You may recall from analogue TV days that porr signals caused an ever mors 'snowy' picture and even when the picture was not viewable, you could still see outlines and things moving about. On digital TV the picture stays 99.9% perfect as signal levels drop (or interfence levels rise) and then collapse dramatically into coarse pixellation blocks as the digital decoder gives up and freezes. It tries to compare the previous good picture with the incoming data stream and gives a software estimate of what the next frame should be but after a while the new picture is so far removed from the last decent one it gives up until it can make sense of the data stream once more.

hth

Bob
 
Bob's right but it's half the problem.

The other half is that sparking erodes the carbon brushes and the commutator of the motor, leading to premature failure. It's just like across the points of a distributor, the suppressors help to reduce this effect (as well as reducing the interference on car radios).
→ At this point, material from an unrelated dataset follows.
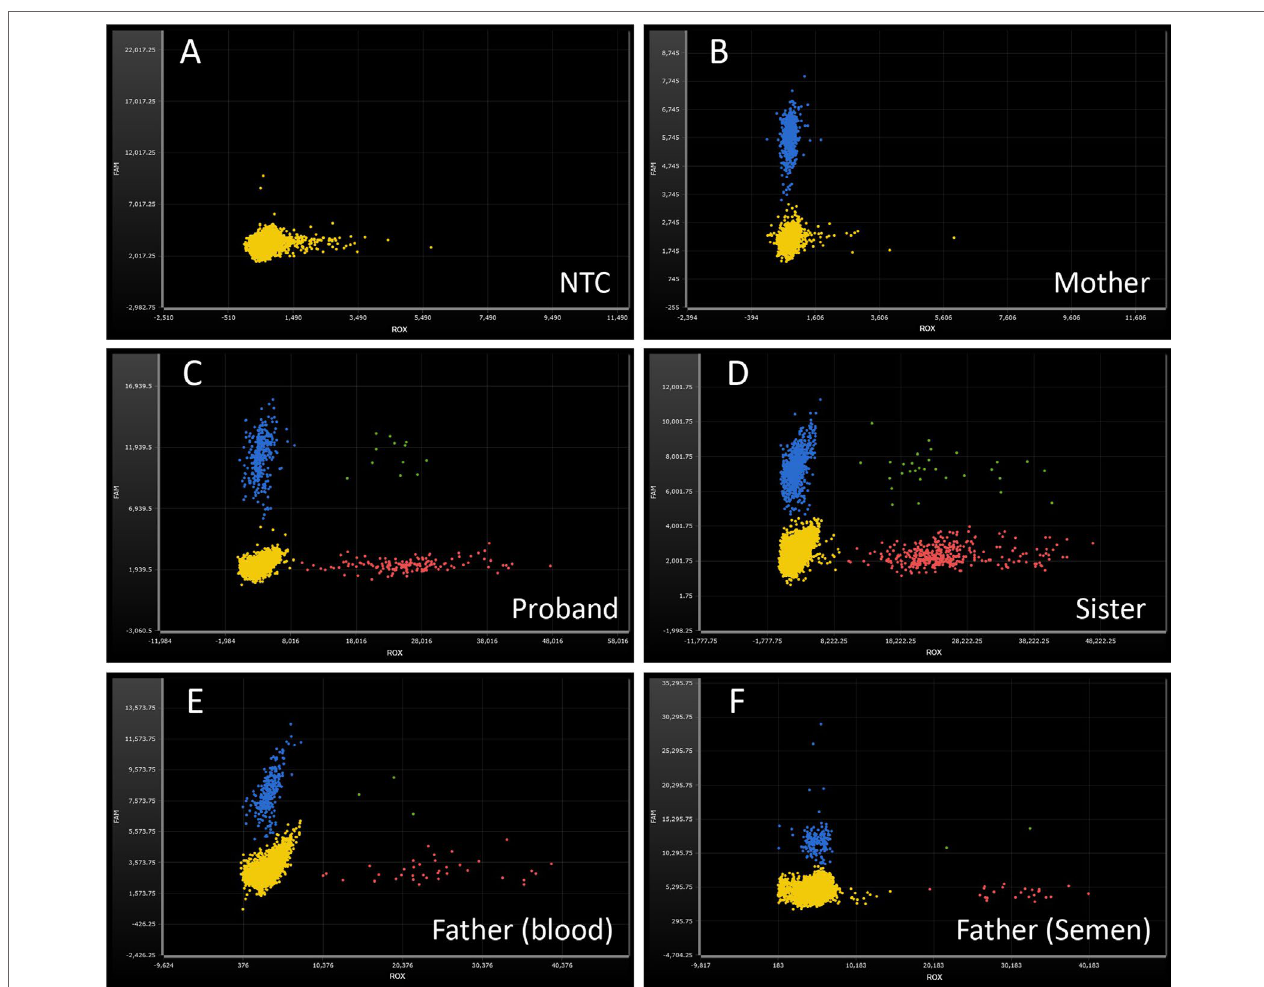
FIGURE 3 | Droplet digital PCR analysis for the mutant frequencies of SATB2 gene. ROX-labeled probe detects the delete mutation of SATB2 gene (red dots). 6-FAM-labeled probe detects the reference gene PARP2 (blue dots). Green dots, ROX and 6-FAM double positive. Yellow dots, no amplification. (A) No-template control, NTC; no amplification on both fluorescence channels. (B) wild type, DNA from the proband’s mother; normal amplification on FAM channel, while no amplification on ROX channel. (C, D) heterozygosity, DNA from the proband and his sister, respectively; the ratios of ROX/FAM were close to 0.50. (E, F) mosaicism, DNA from the proband’s peripheral blood and semen of the father; the ratios of ROX/FAM were 13.16% and 16.68%,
In any case, a spark is a broadband transmitter - it theoretically radiates on every frequency - so the interference is likewise across all frequencies. It doesn't need to be a radio receiver to be susceptible. Anything with a high-impedance analogue source of some sort and a lot of gain following it (amplification) will be affected if it isn't well screened. There's a lot of that stuff around some areas in hospitals (EEG and ECG machines, and some modern image-intensified x-ray machines, for example, all deal in very small signals), which is one reason why they're sniffy about mobile 'phones.

E.
 
Thanks Bob, a good explanation.

rannndy, great stuff, I've seen it before, but it's still great. Some may say it's a fake, but who cares it's still makes me laugh.
xy
 
Well its obviously staged for comical reasons but its all real in terms of the belt sander pulling him. I have seen that before and many more where they are sitting on the sander and it moves them. Myself have chased the other half and kids out my shop by letting it go on the floor and I have ridden mine for a few seconds to see if its poss. I wouldn't do it again unless I brought a cheap model in fear of causing the tool damage.

Anybody seen the old TV show Power Tool races, that had its funny moments.